GOALS.
1. In the argument documentation placed ahead of the material, copy the passage from "A numeric scalar" to "Default to 1." word for word.
2. According to the argument documentation preceding the material, what default seed does the Mersenne twister generator use when seed is NA?
3. Go on with the argument documentation on the sampler settings and priors, picking up after its final sentence.

SOURCE.
%%

A two-sided linear formula of the form 'y~x1+...+xp' describing the model, with the response on the left of a '~' operator and the p fixed terms, separated by '+' operators, on the right. Response variable y must be 0 or 1 (Bernoulli trials).

interval

A numeric scalar or a vector of length equal to the number of observations. interval specifies the time interval between land cover observations. Default to 1.

data

A data frame containing the variables of the model.

burnin

The number of burnin iterations for the sampler.

mcmc

The number of Gibbs iterations for the sampler. Total number of Gibbs iterations is equal to burnin+mcmc. burnin+mcmc must be divisible by 10 and superior or equal to 100 so that the progress bar can be displayed.

thin

The thinning interval used in the simulation. The number of Gibbs iterations must be divisible by this value.

verbose

A switch (0,1) which determines whether or not the progress of the sampler is printed to the screen. Default is 1: a progress bar is printed, indicating the step (in %) reached by the Gibbs sampler.

seed

The seed for the random number generator. If NA, the Mersenne twister generator is used with default seed 12345; if an integer is passed it is used to seed the Mersenne twister.

tune

Metropolis tuning parameter. Must be a positive scalar. The tuning parameter is updated during the burning period to approach an acceptance rate of 0.44.

beta.start

The starting values for the beta vector. This can either be a scalar or a p-length vector. The default value of NA will use the OLS beta estimate of the corresponding Binary logistic regression. If this is a scalar, that value will serve as the starting value for all of the betas.

mubeta

The prior mean of beta. This can either be a scalar or a p-length vector. If this takes a scalar value, then that value will serve as the prior mean for all of the betas. The default value of 0 will use a vector of zeros for an uninformative prior.

Vbeta

The prior variance of beta. This can either be a scalar or a square p-dimension matrix. If this takes a scalar value, then that value times an identity matrix serves as the prior variance of beta. Default value of 1.0E6 will use a diagonal matrix with very large variance for an uninformative flat prior.

%%

SUPPLIED MATERIAL.

%%

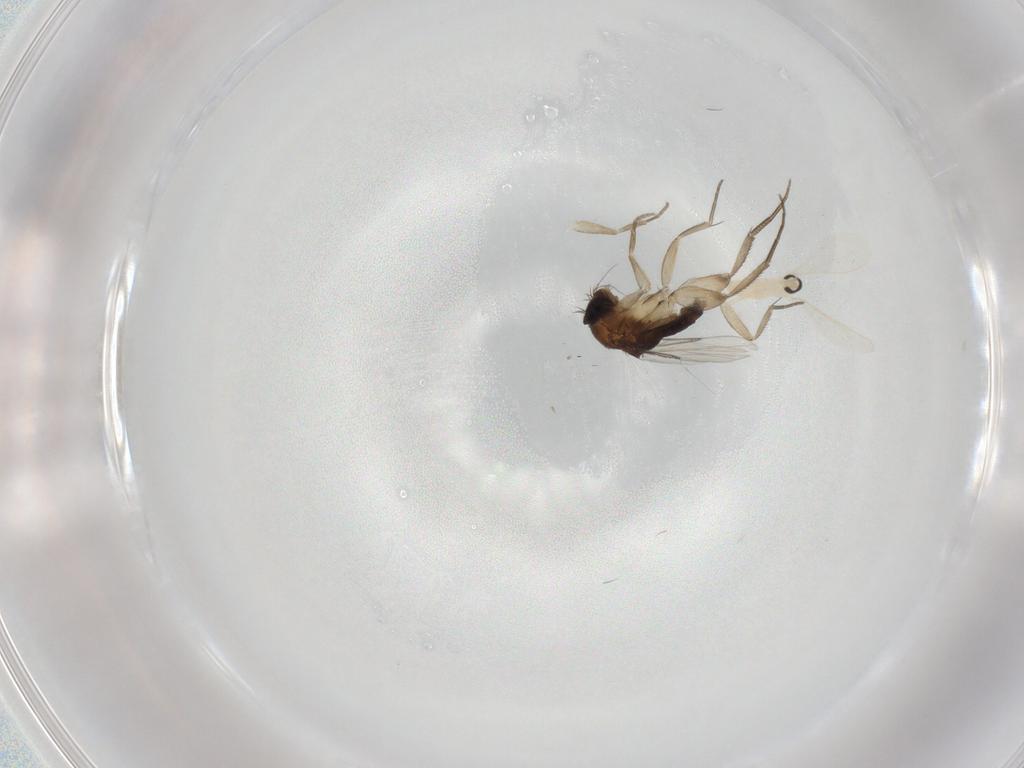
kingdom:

%%

RESULTS FOR EACH TASK.
1.
A numeric scalar or a vector of length equal to the number of observations. interval specifies the time interval between land cover observations. Default to 1.

2. 12345

3.
Details

The deforestation() function estimates the parameters of a logistic regression model with variable time-intervals between observations. The estimation is done in a hierarchical Bayesian framework using an adaptive Metropolis algorithm. Function is developped in C++ code using the Scythe statistical library (Pemstein et al. 2007) to maximize efficiency.

The model takes the following form:

y_i ~ Bernoulli(theta'_i)

With theta_i' = 1-(1-theta_i)^I_i, where I_i stands for the time-interval for observation i. Thus, theta_i is a probability by unit of time (an annual rate for example if the unit of the time-interval is in year).

Using the logit link function denoted phi, we set:

phi(theta_i) = X_i * beta

By default, we assume a multivariate Normal prior on beta:

beta ~ N(mu_beta,V_beta)

For the Metropolis algorithm, the proposal distribution is centered at the current value of beta and has variance-covariance V = T (V_beta^(-1) + C^(-1))^(-1) T, where T is the diagonal positive definite matrix formed from the tune, V_beta is the prior variance, and C is the large sample variance-covariance matrix of the MLEs without considering the variation of the time-interval between observations. This last calculation is done via an initial call to glm.

Value

mcmc

An MCMC object that contains the posterior sample. This object can be summarized by functions provided by the coda package.

deviance

The posterior mean of the deviance D, with D=-2log(prod_i P(y_i|theta_i')).

tune

The optimized value for the tuning parameter. This value can be used for potential future runs.

Author(s)

Ghislain Vieilledent <ghislain.vieilledent@cirad.fr>

References

Daniel Pemstein, Kevin M. Quinn, and Andrew D. Martin. 2007. Scythe Statistical Library 1.0. http://scythe.wustl.edu.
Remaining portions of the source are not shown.